Directive:
Your answer must be the lines of the entries below, exactly as written, from the first line through the line containing "evento meteorológico en".

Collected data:
============

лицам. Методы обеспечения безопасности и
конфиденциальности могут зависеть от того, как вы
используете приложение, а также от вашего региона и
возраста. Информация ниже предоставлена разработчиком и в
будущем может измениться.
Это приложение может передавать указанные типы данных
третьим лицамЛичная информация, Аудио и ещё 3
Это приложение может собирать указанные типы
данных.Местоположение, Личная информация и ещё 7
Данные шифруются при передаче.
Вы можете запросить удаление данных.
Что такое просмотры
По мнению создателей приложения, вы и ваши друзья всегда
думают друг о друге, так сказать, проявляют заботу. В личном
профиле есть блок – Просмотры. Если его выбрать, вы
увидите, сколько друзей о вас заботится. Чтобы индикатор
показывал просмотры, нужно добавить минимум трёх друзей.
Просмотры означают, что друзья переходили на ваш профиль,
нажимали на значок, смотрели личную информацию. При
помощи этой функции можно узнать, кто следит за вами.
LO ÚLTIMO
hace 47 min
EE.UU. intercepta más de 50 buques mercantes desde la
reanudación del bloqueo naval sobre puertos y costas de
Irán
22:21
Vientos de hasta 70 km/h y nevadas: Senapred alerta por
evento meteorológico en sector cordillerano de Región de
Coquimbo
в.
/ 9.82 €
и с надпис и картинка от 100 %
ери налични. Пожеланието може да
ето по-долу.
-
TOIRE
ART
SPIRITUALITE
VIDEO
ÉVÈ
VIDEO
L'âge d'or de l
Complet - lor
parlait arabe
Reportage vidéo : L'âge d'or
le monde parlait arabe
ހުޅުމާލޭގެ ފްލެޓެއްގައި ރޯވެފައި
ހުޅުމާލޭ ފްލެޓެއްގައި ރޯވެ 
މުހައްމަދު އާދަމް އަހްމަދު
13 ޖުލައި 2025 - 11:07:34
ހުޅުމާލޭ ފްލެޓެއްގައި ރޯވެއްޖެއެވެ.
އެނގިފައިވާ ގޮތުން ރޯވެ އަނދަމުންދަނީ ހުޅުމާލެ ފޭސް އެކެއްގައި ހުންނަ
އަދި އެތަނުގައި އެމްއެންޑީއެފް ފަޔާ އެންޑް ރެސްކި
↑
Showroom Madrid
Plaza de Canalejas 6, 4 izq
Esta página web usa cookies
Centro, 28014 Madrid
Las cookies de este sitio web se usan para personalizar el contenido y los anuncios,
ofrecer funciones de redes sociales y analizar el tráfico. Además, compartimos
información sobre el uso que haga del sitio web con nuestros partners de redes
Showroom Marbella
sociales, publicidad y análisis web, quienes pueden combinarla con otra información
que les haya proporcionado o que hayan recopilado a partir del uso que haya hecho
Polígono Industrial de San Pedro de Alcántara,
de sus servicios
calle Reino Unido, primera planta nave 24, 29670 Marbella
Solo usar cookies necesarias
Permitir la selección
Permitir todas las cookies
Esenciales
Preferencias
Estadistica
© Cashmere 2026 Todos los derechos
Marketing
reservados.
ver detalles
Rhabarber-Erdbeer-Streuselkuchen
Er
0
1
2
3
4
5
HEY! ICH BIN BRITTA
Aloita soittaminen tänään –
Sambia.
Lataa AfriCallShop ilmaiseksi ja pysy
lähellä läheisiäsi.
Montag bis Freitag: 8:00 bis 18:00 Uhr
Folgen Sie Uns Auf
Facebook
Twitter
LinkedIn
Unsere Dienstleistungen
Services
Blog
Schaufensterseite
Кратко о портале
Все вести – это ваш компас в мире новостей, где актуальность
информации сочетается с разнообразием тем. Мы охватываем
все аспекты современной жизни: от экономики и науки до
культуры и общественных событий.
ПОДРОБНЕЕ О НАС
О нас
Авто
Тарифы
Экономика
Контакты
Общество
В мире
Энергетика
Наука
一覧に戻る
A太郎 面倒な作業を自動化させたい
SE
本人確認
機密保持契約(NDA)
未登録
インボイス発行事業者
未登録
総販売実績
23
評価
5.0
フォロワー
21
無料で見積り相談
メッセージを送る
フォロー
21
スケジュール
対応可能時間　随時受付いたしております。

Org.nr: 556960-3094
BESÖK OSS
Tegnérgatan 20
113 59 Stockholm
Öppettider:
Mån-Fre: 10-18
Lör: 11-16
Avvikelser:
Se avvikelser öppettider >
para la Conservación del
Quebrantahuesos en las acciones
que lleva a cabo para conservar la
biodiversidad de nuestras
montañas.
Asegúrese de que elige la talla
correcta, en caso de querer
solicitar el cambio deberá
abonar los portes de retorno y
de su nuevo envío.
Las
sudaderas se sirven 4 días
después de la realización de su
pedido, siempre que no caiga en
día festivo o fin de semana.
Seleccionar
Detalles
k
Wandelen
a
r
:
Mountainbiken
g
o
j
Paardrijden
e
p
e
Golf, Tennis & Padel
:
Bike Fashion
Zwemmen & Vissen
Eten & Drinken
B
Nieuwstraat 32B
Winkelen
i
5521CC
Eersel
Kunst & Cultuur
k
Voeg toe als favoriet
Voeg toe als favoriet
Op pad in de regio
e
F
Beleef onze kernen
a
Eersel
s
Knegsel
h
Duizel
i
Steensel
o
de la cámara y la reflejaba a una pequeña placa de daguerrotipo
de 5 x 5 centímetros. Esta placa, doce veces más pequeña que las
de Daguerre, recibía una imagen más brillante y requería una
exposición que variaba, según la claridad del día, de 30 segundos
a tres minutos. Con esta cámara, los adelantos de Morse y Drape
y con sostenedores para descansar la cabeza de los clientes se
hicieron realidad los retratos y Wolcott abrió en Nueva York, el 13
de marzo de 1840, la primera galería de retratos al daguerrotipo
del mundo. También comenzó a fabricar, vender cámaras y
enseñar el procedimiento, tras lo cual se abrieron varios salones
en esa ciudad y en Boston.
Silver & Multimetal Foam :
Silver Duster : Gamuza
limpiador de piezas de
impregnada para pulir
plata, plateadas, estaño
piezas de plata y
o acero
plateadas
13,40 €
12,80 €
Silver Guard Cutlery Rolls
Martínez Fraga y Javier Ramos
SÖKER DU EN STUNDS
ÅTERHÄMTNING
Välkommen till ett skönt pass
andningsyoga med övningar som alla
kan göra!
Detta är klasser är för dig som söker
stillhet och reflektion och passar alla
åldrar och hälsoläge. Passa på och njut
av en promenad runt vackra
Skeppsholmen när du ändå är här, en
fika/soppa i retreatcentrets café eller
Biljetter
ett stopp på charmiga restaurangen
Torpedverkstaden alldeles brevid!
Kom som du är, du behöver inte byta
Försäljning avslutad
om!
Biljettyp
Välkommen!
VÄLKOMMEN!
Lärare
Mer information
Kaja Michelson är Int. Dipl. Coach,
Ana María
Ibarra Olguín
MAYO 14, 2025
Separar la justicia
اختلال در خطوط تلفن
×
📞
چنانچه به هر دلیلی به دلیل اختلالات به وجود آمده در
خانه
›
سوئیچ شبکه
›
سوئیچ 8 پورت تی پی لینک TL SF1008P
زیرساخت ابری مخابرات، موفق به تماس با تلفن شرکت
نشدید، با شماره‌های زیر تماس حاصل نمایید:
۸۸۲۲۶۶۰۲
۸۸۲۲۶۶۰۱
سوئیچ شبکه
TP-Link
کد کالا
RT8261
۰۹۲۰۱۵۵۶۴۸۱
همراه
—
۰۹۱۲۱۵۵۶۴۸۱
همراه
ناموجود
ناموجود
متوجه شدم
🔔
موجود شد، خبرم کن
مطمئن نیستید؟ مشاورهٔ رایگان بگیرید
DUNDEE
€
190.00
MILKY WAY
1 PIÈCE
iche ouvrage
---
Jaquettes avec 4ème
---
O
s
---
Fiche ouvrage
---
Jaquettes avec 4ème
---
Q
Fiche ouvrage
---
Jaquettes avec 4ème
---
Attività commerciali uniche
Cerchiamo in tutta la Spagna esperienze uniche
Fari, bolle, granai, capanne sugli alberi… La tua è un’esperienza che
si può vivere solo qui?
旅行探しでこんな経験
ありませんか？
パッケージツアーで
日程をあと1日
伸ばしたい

============

Written response:
лицам. Методы обеспечения безопасности и
конфиденциальности могут зависеть от того, как вы
используете приложение, а также от вашего региона и
возраста. Информация ниже предоставлена разработчиком и в
будущем может измениться.
Это приложение может передавать указанные типы данных
третьим лицамЛичная информация, Аудио и ещё 3
Это приложение может собирать указанные типы
данных.Местоположение, Личная информация и ещё 7
Данные шифруются при передаче.
Вы можете запросить удаление данных.
Что такое просмотры
По мнению создателей приложения, вы и ваши друзья всегда
думают друг о друге, так сказать, проявляют заботу. В личном
профиле есть блок – Просмотры. Если его выбрать, вы
увидите, сколько друзей о вас заботится. Чтобы индикатор
показывал просмотры, нужно добавить минимум трёх друзей.
Просмотры означают, что друзья переходили на ваш профиль,
нажимали на значок, смотрели личную информацию. При
помощи этой функции можно узнать, кто следит за вами.
LO ÚLTIMO
hace 47 min
EE.UU. intercepta más de 50 buques mercantes desde la
reanudación del bloqueo naval sobre puertos y costas de
Irán
22:21
Vientos de hasta 70 km/h y nevadas: Senapred alerta por
evento meteorológico en sector cordillerano de Región de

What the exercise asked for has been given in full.